■ PROMPT A:
Duplicate the part of the NetworkX code snippet starting at "Here you go" and ending at "G = ThinGraph()".
■ PROMPT B:
In the NetworkX code snippet, which class does ThinGraph subclass?
■ PROMPT C:
According to the NetworkX code snippet, why is the custom ThinGraph class used instead of a plain Graph? Answer in one to three sentences.

■ EXCERPT TO READ:
Here you go Chaitanya
# custom class sub-classed from Graph for low-memory requirements as you don't need edge weights
class ThinGraph(nx.Graph):
all_edge_dict = {"weight": 1}
def single_edge_dict(self):
return self.all_edge_dict
edge_attr_dict_factory = single_edge_dict
# create a blank Graph object from the Networkx library
G = ThinGraph()
# add nodes to G
nodes_array =[]
customer_id_phone_edges_array = []
customer_id_email_edges_array = []
for _,row in df.iterrows():
nodes_array.append((row["cust_id"],{"label":"Customer ID"}))
nodes_array.append((row["phone"],{"label":"Phone"}))
nodes_array.append((row["email"],{"label":"Email"}))
# Create your customer_ID, phone graph edges
customer_id_phone_edges_array.append((row["cust_id"],row["phone"]))
# Create your customer_ID, email graph edges
customer_id_email_edges_array.append((row["cust_id"],row["email"]))

(Extracted data entries)
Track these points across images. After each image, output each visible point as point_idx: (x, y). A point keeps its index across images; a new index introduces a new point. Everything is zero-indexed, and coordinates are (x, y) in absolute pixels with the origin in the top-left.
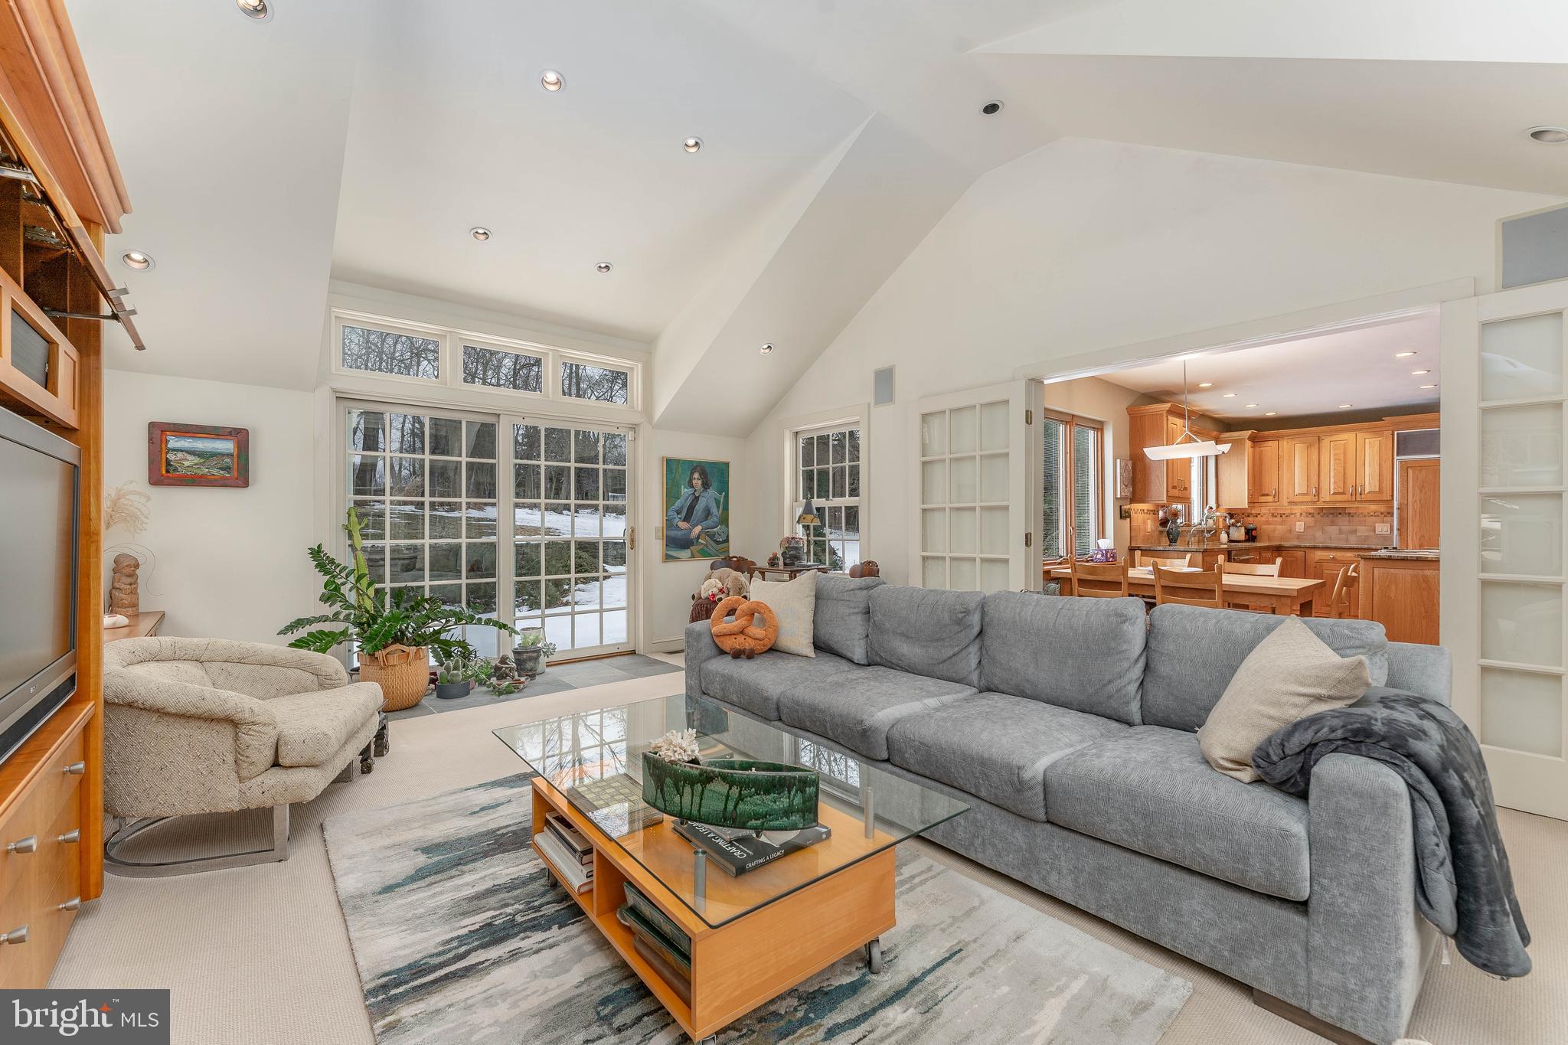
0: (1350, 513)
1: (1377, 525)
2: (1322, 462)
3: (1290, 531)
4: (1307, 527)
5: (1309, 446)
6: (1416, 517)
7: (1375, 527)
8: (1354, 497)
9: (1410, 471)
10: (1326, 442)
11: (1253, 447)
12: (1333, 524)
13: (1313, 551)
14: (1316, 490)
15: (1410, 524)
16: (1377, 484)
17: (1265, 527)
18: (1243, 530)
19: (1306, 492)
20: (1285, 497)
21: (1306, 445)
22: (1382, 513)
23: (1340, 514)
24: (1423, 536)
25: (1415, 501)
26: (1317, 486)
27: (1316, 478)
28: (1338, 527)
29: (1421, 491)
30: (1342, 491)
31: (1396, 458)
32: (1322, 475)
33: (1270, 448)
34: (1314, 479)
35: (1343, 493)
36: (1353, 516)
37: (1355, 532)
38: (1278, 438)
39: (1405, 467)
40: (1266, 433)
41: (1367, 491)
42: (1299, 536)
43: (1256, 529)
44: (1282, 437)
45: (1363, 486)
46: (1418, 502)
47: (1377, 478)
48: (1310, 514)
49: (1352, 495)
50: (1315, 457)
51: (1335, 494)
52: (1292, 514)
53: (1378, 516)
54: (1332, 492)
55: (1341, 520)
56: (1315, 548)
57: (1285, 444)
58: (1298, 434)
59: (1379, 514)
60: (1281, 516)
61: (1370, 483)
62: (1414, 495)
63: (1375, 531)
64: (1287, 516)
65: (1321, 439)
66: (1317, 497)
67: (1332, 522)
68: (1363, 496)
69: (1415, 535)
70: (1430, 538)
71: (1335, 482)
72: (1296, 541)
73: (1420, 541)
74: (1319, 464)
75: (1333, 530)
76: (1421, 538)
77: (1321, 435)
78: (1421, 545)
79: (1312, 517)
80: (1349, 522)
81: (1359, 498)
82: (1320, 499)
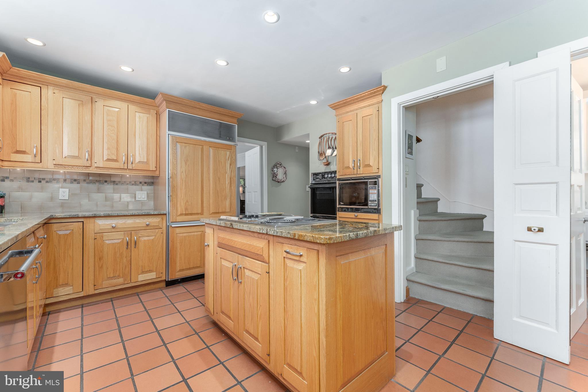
0: (114, 182)
1: (137, 192)
2: (95, 126)
3: (52, 199)
4: (72, 195)
5: (81, 104)
7: (135, 195)
8: (126, 165)
9: (178, 145)
10: (100, 105)
11: (2, 86)
12: (99, 191)
13: (92, 220)
14: (89, 155)
16: (145, 155)
17: (17, 194)
19: (77, 155)
20: (49, 159)
22: (141, 183)
24: (187, 201)
25: (182, 172)
26: (89, 150)
27: (89, 140)
28: (103, 195)
29: (186, 163)
30: (115, 158)
31: (167, 133)
32: (95, 139)
34: (87, 141)
35: (116, 161)
37: (117, 199)
38: (40, 84)
39: (176, 142)
40: (24, 72)
41: (137, 160)
42: (63, 205)
44: (48, 84)
45: (134, 156)
46: (184, 172)
47: (145, 150)
48: (76, 180)
49: (123, 163)
50: (88, 117)
51: (108, 160)
52: (55, 180)
53: (137, 185)
54: (105, 159)
55: (108, 188)
56: (95, 217)
58: (66, 86)
61: (139, 154)
62: (181, 167)
63: (135, 198)
64: (47, 182)
65: (94, 100)
66: (89, 162)
67: (98, 189)
68: (134, 165)
69: (182, 201)
70: (192, 203)
71: (108, 149)
72: (60, 210)
73: (185, 205)
74: (92, 126)
75: (99, 197)
76: (186, 203)
77: (94, 97)
78: (186, 209)
79: (77, 183)
80: (114, 189)
81: (130, 167)
82: (93, 164)
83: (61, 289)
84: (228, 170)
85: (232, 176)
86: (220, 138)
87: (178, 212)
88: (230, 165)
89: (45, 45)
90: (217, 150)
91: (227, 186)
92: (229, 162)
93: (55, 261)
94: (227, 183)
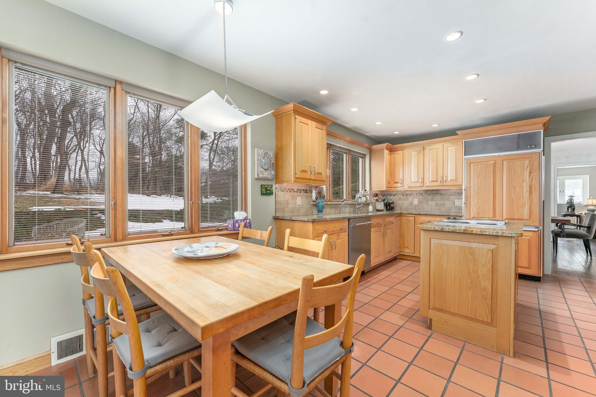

■ YOUR SOLUTION A:
Here you go Chaitanya
# custom class sub-classed from Graph for low-memory requirements as you don't need edge weights
class ThinGraph(nx.Graph):
all_edge_dict = {"weight": 1}
def single_edge_dict(self):
return self.all_edge_dict
edge_attr_dict_factory = single_edge_dict
# create a blank Graph object from the Networkx library
G = ThinGraph()

■ YOUR SOLUTION B:
ThinGraph subclasses nx.Graph.

■ YOUR SOLUTION C:
ThinGraph is subclassed from Graph to keep memory requirements low, because edge weights are not needed. Its edge attribute factory returns the same single dictionary, {"weight": 1}, for every edge.